During brainstorming, students may also want to investigate challenges from the real world that are similar to the one posed by the game. They can also look to see if any other robotics competitions have utilized similar challenges in the past. Brainstorming includes gathering data from other sources to help students create a successful solution.
Promising solutions should be documented in the team's notebook, including labeled drawings or pictures. If the team gets ideas from other sources, those sources should be clearly identified in the notebook.
Choose a Solution & Make a Plan
Once brainstorming has been completed and several ideas have been generated, teams should objectively evaluate each idea. The goal is to find the best solution for the team, regardless of the source. A table might help teams consider and compare the merits of each idea in relation to specific design desires and constraints. In the example below, each criteria is evaluated on a 0-5 point scale where 0 does not meet and 5 exceeds expectations. Because “Idea 4” has the highest overall score, it would be the objective choice.
Idea |
Criteria 1 |
Criteria 2 |
Criteria 3 |
Criteria 4 |
Total Score |
Idea 1 |
3 |
3 |
2 |
1 |
9 |
Idea 2 |
5 |
5 |
0 |
0 |
10 |
Idea 3 |
1 |
1 |
5 |
5 |
12 |
Idea 4 |
4 |
4 |
4 |
4 |
16 |
The team should document this process in the notebook, and explain how and why they choose their solution. They should also fully describe the solution in their engineering notebook, including a plan for how they'll build it. For advanced teams, this plan may include creating CAD models or detailed assembly drawings.
Build & Program
This is where teams will spend most of their time, and when prototypes and final robots and programs are created. Builds—both for code and for robots—generally start off as basic designs and evolve as details are added in later cycles of the design process. Students should take detailed notes in their notebook while building & coding, recording what they see, trying to figure out why some things work better than others, and then creating additional prototypes or programs to test new ideas. Gathering data, and recording it in the notebook, is an important part of building and coding.
Test the Solution
During this step, students will test what they've built or programmed to see what works, what doesn't, and what can be improved. Testing procedures should be well-documented in the notebook, and should include all measurable results. The main goal of this step is to decide whether the build or code meets the challenge and performs as expected and needed.
Repeat the Design Process
What happens when something doesn't work in testing? Students analyze the problem to identify the new challenge it presents, and they start a new cycle of the design process!

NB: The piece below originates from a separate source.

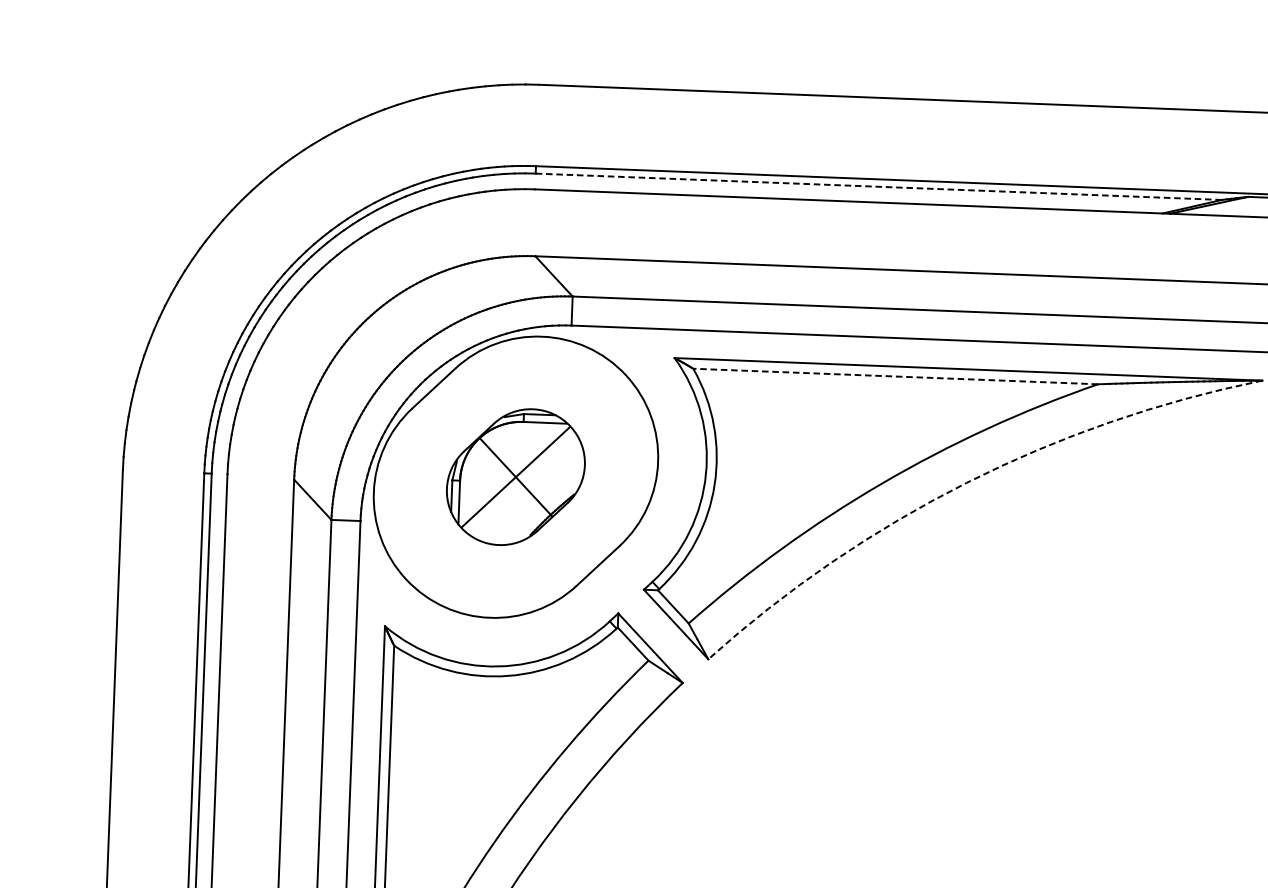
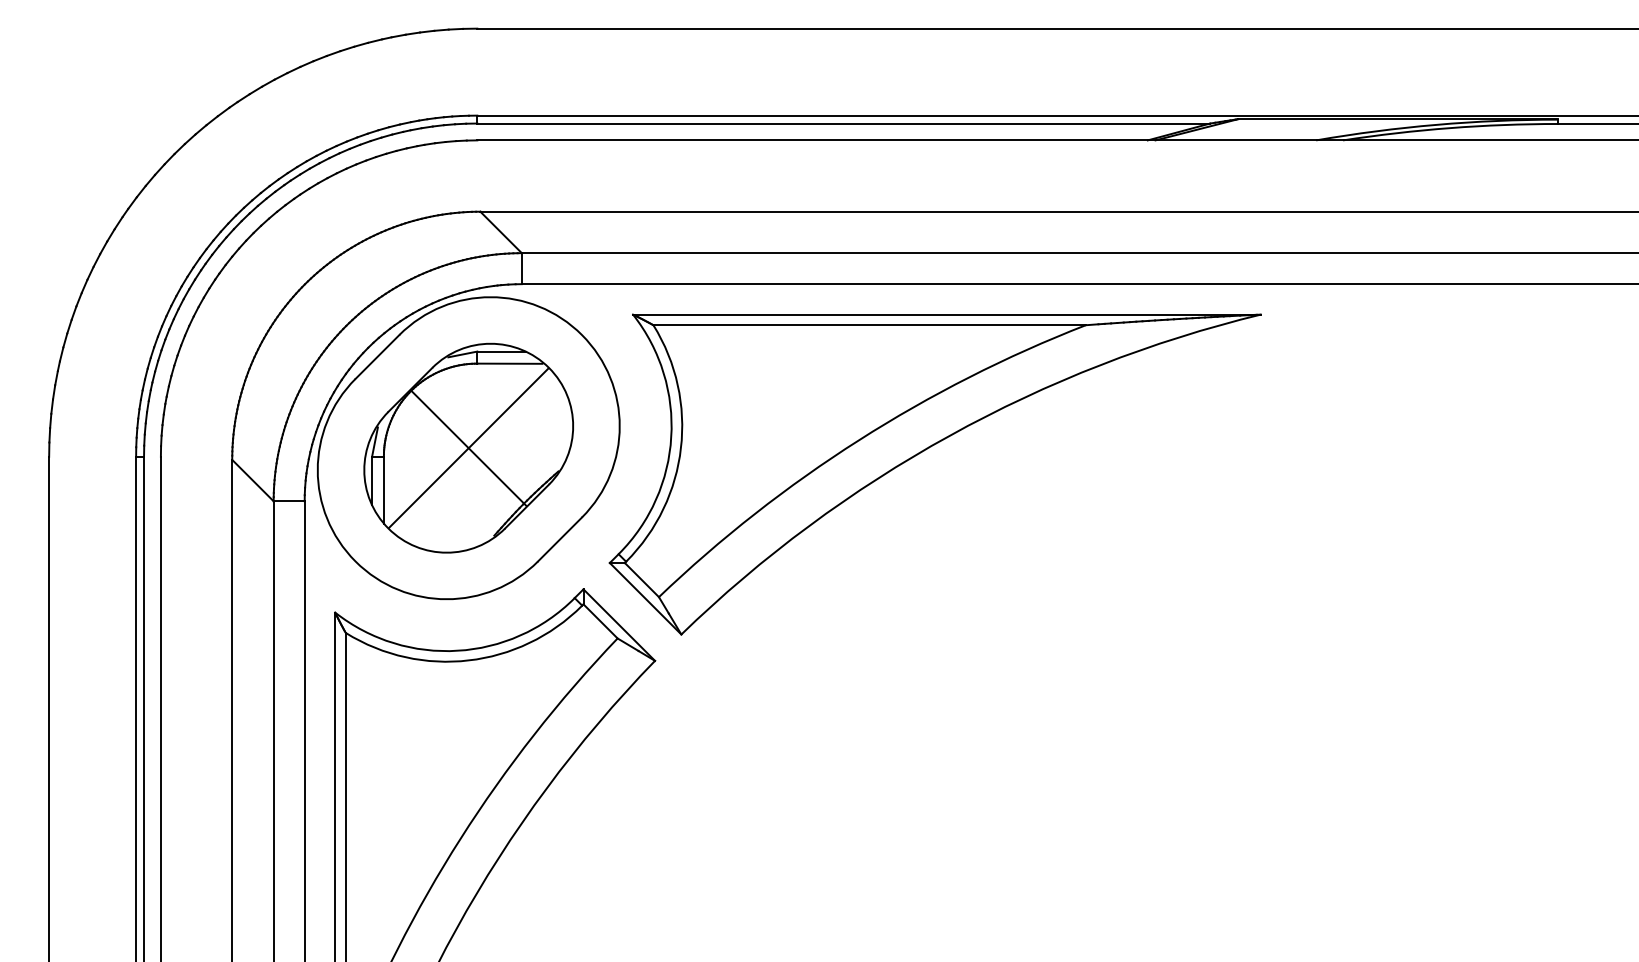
line: (878, 186) -> (843, 123), dashed -> solid
line: (895, 376) -> (869, 325), dashed -> solid
part: (515, 476) -> (468, 447), size x1.43
arc: (966, 482) -> (949, 435), dashed -> solid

Not all design process cycles will need all steps, and some may jump from step to step or repeat a step multiple times before moving on to the next one. Design teams shouldn't be afraid of going backwards in the design process. The ultimate goal is to create the best design possible by improving it over and over again. Design cycles will probably overlap, too, especially between robot subsystems and code. Teams should do their best to identify which design process step(s) they're working in as they make entries in the notebook.
So how does a team decide when their robot is done? Simple: the team needs to set a schedule, and then stick to it. This schedule will vary greatly from team to team depending on their circumstances. If a team has six weeks to design and build their robot before the first competition, they should come up with some sort of schedule for this time period. Some teams will plan out each and every step in their build process while others will just do a quick overview.
The schedule is not always set in stone; ultimately the only fixed dates are the project start date and the robot completion deadline (usually the date of a competition). Everything else is likely to shift as the process unfolds.